Swetlana Alexijewitsch, Tschernobyl - Eine Chronik der Zukunft
Berliner Taschenbuch Verlag, 297 S., 9,90 EUR, ISBN: 978-3-8333-0357-9

Das Buch besteht fast nur aus Monologen. Alle berichten von den Folgen der Katastrophe von Tschernobyl, die sich ein Vier­teljahrhundert vor dem Reaktorunglück von Fukushima ereignet hat. Swetlana Alexijewitsch hat die Berichte Betroffener aufgezeichnet und damit ein vielstimmiges literarisches Werk geschaffen, das an eine andere Chronik einer menschengemachten Katastrophe erinnert: Walter Kempowskis »Echolot«.

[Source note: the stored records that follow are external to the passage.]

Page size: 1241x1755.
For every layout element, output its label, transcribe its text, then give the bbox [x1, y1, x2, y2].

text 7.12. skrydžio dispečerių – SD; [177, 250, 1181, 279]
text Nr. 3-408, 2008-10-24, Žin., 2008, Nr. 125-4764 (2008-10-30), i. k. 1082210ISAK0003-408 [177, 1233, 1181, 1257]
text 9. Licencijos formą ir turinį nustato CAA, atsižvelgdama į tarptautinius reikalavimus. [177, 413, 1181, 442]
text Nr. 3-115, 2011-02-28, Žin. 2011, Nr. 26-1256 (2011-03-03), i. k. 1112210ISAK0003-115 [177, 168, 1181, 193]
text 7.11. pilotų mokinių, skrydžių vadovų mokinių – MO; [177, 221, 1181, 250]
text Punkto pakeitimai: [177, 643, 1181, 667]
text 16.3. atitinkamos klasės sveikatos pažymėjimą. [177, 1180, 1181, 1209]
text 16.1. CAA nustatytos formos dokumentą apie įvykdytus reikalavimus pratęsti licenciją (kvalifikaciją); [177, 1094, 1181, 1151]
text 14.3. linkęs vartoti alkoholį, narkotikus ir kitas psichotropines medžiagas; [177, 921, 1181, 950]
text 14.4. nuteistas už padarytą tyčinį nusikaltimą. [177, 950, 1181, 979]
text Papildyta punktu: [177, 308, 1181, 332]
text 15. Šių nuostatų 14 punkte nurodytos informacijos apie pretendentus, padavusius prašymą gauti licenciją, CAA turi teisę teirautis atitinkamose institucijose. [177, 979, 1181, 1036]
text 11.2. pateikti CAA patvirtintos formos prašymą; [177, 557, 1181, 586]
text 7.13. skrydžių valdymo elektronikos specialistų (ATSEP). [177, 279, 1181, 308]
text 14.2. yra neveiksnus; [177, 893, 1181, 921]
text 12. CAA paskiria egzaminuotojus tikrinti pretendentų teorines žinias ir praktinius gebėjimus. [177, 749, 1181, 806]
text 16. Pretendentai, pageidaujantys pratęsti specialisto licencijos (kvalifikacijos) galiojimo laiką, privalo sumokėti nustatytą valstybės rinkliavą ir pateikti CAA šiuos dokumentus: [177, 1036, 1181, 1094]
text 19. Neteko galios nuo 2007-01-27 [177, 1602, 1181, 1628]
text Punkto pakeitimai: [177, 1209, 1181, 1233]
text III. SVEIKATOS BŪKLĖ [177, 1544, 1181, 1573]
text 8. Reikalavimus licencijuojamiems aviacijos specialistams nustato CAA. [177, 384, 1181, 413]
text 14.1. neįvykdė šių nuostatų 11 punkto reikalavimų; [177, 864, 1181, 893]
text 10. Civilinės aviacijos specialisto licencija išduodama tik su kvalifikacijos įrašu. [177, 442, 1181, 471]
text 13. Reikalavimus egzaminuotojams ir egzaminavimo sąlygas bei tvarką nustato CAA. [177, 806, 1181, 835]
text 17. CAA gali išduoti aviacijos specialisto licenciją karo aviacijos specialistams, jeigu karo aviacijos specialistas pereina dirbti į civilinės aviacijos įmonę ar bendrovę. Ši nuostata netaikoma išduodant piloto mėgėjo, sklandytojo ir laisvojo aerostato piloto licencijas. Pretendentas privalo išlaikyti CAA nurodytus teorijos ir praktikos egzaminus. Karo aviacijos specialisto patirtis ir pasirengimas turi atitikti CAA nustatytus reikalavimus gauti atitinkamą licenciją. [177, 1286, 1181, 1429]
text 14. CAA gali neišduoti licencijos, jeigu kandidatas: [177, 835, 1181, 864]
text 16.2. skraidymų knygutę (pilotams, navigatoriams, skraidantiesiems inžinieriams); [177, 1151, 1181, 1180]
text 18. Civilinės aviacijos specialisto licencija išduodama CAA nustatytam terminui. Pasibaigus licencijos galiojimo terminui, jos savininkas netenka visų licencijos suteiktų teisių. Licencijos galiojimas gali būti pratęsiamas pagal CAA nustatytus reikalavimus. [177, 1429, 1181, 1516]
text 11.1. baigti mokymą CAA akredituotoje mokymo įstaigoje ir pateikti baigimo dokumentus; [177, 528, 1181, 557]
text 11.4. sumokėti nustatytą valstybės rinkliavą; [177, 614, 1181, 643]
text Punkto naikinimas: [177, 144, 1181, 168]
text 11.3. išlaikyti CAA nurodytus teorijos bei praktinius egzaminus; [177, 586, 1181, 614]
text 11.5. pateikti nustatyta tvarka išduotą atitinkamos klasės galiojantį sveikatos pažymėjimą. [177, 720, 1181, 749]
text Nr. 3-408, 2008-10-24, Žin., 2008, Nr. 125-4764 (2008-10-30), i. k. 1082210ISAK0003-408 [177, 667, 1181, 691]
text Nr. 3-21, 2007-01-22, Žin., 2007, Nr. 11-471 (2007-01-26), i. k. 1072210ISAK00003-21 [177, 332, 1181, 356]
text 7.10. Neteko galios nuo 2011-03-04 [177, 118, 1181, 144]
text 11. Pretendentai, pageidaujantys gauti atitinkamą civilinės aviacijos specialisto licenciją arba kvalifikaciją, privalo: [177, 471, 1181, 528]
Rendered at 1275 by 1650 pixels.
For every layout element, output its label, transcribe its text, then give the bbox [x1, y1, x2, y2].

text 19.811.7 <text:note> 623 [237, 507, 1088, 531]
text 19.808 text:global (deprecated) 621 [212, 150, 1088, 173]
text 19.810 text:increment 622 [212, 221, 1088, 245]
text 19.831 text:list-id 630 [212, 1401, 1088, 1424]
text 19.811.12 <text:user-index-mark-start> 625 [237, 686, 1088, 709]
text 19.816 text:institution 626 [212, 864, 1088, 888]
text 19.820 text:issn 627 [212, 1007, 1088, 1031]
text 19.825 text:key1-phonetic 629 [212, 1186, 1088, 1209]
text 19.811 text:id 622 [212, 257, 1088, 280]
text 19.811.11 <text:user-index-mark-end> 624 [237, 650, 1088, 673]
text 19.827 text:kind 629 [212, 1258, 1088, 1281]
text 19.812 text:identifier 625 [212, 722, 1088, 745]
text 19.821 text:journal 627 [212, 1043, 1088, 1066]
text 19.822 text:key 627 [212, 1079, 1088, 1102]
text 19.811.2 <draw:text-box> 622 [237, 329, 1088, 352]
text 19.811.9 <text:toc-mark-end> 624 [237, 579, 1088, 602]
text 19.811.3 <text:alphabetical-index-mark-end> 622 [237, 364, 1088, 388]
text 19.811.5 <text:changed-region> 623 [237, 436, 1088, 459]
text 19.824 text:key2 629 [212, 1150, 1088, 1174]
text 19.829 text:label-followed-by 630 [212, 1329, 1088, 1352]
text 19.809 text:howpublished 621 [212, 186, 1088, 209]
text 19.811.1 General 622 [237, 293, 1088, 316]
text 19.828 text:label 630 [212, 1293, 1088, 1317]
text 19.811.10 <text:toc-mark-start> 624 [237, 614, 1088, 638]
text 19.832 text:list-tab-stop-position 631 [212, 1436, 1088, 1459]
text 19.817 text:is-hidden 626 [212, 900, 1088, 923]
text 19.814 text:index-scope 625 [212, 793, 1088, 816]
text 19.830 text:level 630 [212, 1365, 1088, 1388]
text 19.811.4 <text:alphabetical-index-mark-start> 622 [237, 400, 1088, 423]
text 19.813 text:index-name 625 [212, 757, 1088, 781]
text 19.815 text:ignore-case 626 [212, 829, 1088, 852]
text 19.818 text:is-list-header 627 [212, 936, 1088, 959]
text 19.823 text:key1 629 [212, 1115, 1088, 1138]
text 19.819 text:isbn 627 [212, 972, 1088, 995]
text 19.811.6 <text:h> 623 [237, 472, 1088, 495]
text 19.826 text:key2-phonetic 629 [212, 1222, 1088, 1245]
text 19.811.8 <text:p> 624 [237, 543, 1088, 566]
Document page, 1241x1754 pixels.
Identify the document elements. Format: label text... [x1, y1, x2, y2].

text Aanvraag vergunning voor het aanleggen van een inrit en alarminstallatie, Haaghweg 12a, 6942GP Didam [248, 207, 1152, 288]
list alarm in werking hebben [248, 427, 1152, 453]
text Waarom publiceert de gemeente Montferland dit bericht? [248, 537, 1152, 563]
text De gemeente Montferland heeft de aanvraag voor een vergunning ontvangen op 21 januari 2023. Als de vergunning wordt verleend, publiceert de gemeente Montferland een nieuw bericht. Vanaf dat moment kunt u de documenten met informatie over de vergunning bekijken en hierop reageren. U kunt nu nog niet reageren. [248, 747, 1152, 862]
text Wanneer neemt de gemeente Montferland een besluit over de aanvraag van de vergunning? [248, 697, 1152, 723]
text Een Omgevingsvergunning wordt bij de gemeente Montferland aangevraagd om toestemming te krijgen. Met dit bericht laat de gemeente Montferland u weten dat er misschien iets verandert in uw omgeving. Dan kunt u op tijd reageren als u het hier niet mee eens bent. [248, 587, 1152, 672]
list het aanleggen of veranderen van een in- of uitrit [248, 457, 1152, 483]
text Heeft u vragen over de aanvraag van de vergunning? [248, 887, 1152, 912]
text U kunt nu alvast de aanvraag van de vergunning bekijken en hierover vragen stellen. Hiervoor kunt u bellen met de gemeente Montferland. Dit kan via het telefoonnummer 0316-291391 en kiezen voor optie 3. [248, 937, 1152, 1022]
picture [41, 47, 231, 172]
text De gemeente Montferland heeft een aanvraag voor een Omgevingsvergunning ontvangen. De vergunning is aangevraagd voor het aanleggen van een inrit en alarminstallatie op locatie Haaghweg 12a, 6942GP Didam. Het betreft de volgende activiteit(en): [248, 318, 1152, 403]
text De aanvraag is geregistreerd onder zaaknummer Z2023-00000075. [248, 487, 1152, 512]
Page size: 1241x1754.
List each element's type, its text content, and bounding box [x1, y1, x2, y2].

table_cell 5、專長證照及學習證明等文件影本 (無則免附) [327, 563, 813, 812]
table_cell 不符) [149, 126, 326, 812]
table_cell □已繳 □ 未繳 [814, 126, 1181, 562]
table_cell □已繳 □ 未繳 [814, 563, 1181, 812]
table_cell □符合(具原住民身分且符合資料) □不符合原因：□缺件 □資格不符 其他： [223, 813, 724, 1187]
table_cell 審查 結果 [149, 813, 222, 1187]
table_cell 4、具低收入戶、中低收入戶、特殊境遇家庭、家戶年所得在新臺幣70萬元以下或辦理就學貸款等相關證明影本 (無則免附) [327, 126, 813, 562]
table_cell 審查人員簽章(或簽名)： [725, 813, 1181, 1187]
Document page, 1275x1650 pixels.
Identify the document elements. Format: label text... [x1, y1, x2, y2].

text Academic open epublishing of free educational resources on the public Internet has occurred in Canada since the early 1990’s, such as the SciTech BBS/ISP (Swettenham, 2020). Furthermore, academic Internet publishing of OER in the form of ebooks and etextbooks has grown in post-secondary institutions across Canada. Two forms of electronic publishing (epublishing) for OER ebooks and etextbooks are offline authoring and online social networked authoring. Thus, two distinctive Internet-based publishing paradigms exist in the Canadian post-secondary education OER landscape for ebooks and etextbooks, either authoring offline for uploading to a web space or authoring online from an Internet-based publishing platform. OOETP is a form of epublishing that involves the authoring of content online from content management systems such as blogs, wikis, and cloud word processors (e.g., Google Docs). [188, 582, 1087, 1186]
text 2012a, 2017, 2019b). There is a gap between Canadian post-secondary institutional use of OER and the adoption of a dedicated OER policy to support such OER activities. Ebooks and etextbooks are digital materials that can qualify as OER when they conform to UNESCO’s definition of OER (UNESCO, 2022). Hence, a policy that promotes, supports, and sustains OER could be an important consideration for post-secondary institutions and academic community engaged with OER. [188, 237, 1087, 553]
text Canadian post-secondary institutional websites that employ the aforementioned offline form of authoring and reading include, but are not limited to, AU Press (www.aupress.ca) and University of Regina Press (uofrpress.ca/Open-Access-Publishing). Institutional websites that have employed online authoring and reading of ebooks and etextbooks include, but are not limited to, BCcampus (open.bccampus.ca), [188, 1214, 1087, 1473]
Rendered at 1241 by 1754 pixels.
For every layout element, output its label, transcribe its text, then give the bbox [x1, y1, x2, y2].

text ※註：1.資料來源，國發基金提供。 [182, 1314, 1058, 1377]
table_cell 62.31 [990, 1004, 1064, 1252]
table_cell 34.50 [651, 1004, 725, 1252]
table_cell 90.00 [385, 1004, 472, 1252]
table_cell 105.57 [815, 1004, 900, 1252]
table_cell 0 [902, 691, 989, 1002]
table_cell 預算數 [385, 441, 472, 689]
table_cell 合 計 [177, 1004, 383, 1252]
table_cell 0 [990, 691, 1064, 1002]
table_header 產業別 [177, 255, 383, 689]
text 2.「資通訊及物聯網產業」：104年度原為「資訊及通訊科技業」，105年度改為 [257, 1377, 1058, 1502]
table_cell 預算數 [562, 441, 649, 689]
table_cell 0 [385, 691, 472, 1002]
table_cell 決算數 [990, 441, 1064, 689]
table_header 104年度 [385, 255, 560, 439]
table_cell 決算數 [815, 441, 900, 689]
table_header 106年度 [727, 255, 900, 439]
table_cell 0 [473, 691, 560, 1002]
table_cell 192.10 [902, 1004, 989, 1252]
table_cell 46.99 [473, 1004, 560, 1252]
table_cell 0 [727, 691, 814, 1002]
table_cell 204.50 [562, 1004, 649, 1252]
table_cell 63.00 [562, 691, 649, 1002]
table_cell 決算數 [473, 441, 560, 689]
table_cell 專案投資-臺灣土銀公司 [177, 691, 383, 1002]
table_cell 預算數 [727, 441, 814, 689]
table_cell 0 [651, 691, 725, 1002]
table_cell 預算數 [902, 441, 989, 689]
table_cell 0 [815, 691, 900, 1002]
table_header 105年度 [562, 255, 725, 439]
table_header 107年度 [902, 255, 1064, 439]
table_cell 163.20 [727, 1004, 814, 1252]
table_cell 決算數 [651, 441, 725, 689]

Anita Albus, Im Licht der Finsternis. Über Proust
S. Fischer, 224 Seiten, 38,00 EUR, ISBN: 978-3-10-000624-0

Ihre Bücher sind Ereignisse – jenseits der Bestsellerlisten. Sie reifen in jahrzehntelanger Beschäftigung mit ihren Gegenständen heran, sei es in der Malerei oder in der Literatur. Jetzt lässt uns Anita Albus an ihrer Proust-Lektüre teilhaben und schenkt uns, was kostbar ist: neue Einsichten und tieferes Verständnis.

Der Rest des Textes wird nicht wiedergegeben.